9) Owning a cat reduces your risk of dying of a heart attack or stroke. It's true!
10) Cats are independent. They can keep themselves occupied for hours with little attention or maintenance from you.
11) Cats do not attack. Of course, dog lovers will see this as a shortcoming, since cats won't attack intruders or muggers. On the other hand, cats will not attack their owners or their owners' children, either.
12) Cats are much gentler and more in control of their emotions. (Than dogs -- not people)

Monday, March 3, 2008

Good News, Bad News

Zoe showing us her "pretty face" (as opposed to her happy face, mean face, or sad face). This photo has nothing to do with anything, I just thought it might make you smile -- or make me smile.

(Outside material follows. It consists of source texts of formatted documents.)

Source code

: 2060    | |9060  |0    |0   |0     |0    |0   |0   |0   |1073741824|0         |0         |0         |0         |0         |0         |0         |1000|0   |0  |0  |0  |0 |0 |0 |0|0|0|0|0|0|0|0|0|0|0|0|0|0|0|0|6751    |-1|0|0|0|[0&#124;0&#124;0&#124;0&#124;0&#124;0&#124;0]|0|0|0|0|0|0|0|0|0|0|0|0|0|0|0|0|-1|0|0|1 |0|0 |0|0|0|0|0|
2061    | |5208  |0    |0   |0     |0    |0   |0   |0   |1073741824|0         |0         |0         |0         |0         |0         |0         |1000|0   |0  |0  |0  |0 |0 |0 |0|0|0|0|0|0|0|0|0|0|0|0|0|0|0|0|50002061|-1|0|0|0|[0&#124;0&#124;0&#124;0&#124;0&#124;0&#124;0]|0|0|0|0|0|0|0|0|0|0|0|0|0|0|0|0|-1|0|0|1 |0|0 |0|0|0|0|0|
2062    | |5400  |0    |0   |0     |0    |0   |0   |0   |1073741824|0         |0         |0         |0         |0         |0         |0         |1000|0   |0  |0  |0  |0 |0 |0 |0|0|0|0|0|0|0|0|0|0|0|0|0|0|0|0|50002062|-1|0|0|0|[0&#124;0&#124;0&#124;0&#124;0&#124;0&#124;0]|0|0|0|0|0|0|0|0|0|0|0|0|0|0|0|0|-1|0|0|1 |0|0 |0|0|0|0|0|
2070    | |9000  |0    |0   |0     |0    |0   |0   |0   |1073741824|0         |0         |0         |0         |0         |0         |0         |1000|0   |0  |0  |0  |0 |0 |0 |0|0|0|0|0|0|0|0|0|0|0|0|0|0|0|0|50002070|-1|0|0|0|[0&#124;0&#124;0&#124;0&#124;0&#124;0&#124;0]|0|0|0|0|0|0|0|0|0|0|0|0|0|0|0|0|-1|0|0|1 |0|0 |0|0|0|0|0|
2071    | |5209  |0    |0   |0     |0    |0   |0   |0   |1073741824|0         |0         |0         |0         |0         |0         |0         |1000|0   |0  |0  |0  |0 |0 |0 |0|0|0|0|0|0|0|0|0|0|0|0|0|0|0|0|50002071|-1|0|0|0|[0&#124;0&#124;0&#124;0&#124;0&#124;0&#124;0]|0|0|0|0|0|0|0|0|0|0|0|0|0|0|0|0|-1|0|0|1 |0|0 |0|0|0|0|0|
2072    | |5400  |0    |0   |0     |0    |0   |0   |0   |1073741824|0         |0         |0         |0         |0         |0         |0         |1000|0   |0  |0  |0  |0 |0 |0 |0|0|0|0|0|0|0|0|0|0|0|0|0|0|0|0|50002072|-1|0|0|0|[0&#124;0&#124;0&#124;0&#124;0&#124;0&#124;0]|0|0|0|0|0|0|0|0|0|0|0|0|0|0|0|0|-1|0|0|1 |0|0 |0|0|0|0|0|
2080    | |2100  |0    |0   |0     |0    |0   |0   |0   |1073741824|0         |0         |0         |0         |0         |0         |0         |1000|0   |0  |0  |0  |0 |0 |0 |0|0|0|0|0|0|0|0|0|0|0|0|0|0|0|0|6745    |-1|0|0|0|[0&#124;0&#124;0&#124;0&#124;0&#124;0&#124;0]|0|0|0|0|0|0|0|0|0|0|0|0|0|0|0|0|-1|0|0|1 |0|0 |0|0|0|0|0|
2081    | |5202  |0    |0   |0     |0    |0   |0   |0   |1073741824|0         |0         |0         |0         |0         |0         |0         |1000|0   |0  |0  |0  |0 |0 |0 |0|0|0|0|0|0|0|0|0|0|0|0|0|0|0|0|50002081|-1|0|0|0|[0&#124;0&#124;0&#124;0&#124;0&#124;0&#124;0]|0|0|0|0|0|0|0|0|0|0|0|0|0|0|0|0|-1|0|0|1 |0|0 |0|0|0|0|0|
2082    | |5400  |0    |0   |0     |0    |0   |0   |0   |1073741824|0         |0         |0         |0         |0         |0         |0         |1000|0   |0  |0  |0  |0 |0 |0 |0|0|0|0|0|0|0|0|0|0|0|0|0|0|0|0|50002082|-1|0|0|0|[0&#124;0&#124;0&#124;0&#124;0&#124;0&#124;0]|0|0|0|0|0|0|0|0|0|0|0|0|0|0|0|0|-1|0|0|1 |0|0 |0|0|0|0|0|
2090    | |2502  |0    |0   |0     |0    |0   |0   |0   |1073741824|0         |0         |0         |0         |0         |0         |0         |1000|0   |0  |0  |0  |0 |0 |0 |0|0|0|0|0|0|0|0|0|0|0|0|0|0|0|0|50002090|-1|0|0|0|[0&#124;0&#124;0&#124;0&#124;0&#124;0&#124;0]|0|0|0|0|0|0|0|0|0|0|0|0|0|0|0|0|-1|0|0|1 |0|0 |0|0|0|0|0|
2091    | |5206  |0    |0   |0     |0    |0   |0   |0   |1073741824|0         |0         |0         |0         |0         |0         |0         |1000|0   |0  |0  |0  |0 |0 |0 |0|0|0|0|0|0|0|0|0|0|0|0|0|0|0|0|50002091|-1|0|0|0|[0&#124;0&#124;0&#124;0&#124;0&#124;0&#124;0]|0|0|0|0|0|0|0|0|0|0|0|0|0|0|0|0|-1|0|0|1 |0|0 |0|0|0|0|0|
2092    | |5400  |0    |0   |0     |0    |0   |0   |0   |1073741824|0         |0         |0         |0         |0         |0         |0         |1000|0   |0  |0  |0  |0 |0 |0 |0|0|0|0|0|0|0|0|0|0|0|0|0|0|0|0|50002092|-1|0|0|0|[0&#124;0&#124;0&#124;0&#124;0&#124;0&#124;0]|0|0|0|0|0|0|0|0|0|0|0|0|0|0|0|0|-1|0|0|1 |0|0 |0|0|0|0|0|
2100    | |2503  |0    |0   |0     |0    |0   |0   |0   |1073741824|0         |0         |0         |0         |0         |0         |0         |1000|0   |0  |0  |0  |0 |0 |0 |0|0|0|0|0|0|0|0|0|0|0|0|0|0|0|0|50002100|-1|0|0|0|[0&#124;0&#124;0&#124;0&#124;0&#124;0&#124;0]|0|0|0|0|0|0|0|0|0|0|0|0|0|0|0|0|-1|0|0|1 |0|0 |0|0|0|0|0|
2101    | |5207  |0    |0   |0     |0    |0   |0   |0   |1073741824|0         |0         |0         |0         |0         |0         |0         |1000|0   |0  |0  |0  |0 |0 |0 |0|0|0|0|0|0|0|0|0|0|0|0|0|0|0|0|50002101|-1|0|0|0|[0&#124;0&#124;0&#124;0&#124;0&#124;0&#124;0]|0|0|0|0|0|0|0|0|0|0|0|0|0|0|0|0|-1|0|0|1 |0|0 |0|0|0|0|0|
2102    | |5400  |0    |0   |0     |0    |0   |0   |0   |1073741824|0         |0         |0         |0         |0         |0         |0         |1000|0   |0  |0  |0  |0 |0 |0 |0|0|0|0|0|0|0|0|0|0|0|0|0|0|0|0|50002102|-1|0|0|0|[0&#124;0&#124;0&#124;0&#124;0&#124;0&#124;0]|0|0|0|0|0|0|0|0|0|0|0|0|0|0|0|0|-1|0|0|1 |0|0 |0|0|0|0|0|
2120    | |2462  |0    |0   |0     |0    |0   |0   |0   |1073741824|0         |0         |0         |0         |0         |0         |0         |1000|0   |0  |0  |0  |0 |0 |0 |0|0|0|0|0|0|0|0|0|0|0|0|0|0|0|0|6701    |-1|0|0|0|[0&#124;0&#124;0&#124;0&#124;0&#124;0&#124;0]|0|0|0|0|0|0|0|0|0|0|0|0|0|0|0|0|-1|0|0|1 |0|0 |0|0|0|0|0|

So. . . the good news is that it was 62 degrees outside today! The bad news is that my yard no longer looks as nice as everyone else's yard.

I'm sorry I haven't written for a few days. I guess I've had "blogger's block." And I'm not feeling very witty today, either, so don't get your hopes up. I was feeling kind of sluggish, so when S. wanted to stop at Sheetz on the way to work, I went in and got an armload of energy drinks. Then, since I thought I also needed some protein, preservatives, and sodium, I also grabbed a jumbo-sized beef jerky. In the process, I knocked one beef jerky on the floor, and S. had to pick it up for me, since my arms were busy holding all my energy drinks. So, I set everything on the counter and paid for it all, and the cashier hesitated, then said, "Did you want a bag for that?" "Uh, yeah." Duh.

We pulled out onto the road, and I handed the vacuum-packed, hermetically-sealed beef jerky to S. to open for me (because I was driving, of course). After opening the package and peeling down the institutional-grade plastic, she decided to take a bite before handing it to me. (I know, don't you just hate it when people do that?) After one chew she uttered this sudden, involuntary noise (something between a squawk and a bark) and put her hand over her mouth. Fortunately, we were stopped at a light, which allowed her the opportunity to open her door and deposit the contents of her mouth onto the road. I can only wonder what the guy in the car behind us thought. She proclaimed, "Ugh! That is disgusting! Taste it!" And obediently, I did taste. It certainly didn't taste like any beef jerky I had ever eaten before, although I wasn't crude enough to open my car door and spit it onto the street -- maybe because the car was moving. "It tastes like . . . dog food." "That's what I thought, too," concurred S., her eyes now watering. "Not that I've ever tasted dog food, " I assured her. "But it tastes like what dog food smells like." She agreed. "Actually," I said, "it tastes like a dog's breath smells after he's eaten dog food." So, not wanting to litter, I tossed the rest of the jerky into the back seat with my energy drinks. When I got back home, Suijei (our resident canine) was sitting at her post atop the picnic table. Suijei isn't allowed to have people food, but this certainly wasn't fit for human consumption. I reasoned that since it tasted like dog food, maybe Suijei would like it, so I set a piece on the picnic table for her. It's still there.